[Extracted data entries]

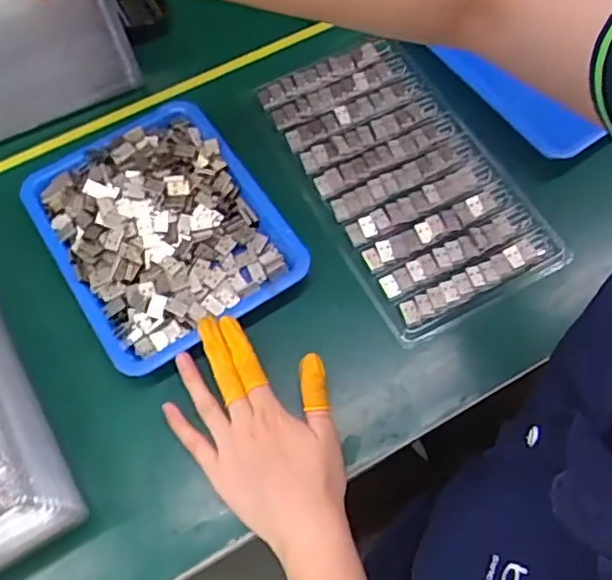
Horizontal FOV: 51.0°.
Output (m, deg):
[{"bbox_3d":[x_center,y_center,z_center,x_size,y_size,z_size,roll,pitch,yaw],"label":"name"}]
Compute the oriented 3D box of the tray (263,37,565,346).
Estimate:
[{"bbox_3d":[0.079,-0.100,0.560,0.155,0.033,0.280,-28,67,-11],"label":"tray"}]

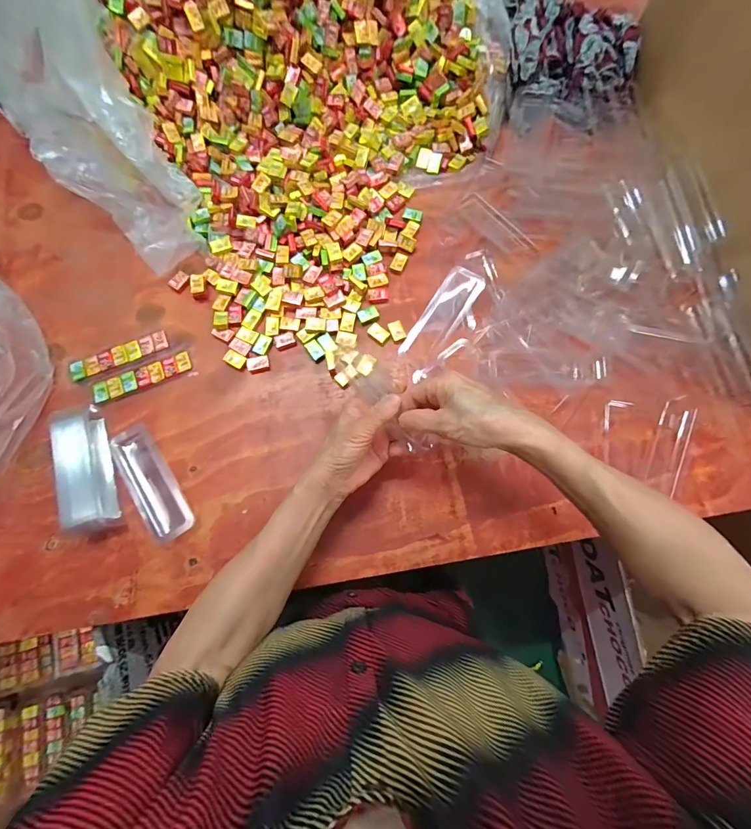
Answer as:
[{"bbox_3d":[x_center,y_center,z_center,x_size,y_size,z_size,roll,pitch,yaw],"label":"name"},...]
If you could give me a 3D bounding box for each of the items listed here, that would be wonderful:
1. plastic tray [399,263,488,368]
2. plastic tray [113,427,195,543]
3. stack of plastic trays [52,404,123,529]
[{"bbox_3d":[0.082,-0.120,0.464,0.046,0.012,0.136,32,78,9],"label":"plastic tray"},{"bbox_3d":[-0.254,0.076,0.422,0.045,0.017,0.138,-35,78,-8],"label":"plastic tray"},{"bbox_3d":[-0.321,0.058,0.413,0.042,0.044,0.136,-20,76,-4],"label":"stack of plastic trays"}]

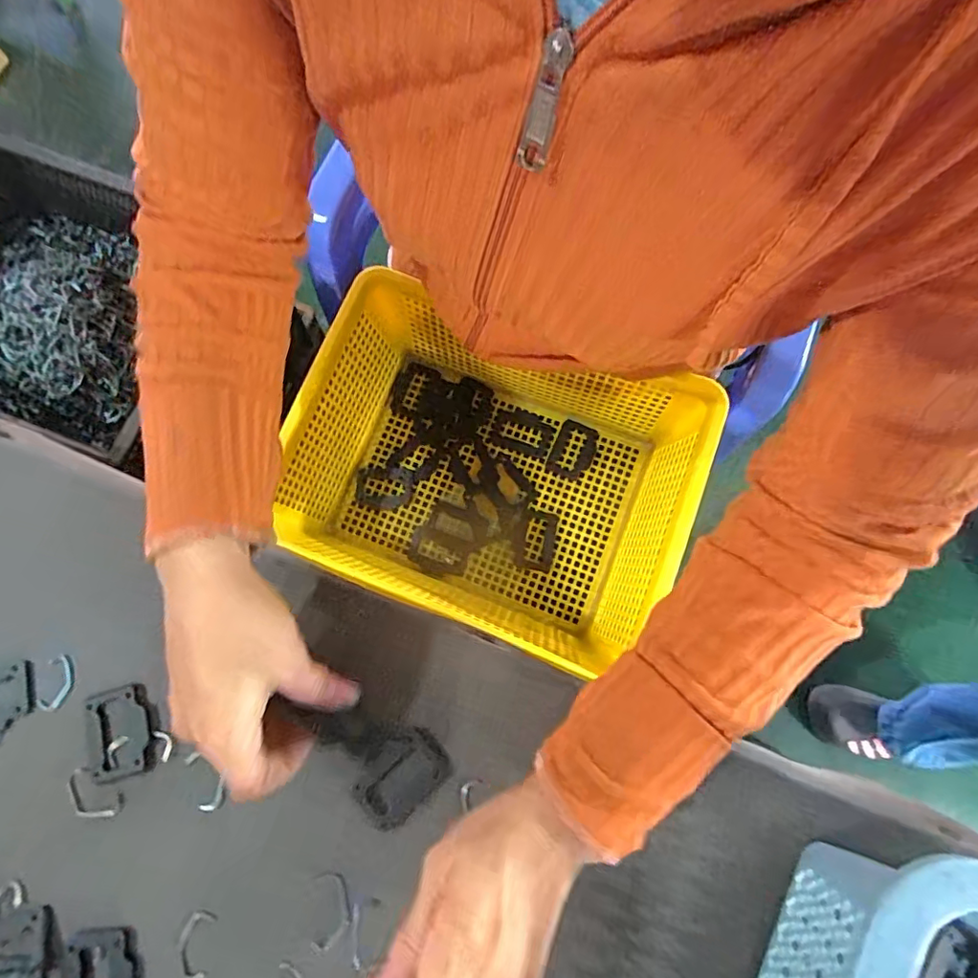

WHAT IS NEEDED:
Copy each line from the records above that includes the string "roll".

SOLUTION FOR THIS PROBLEM:
[{"bbox_3d":[x_center,y_center,z_center,x_size,y_size,z_size,roll,pitch,yaw],"label":"name"}]
[{"bbox_3d":[x_center,y_center,z_center,x_size,y_size,z_size,roll,pitch,yaw],"label":"name"},...]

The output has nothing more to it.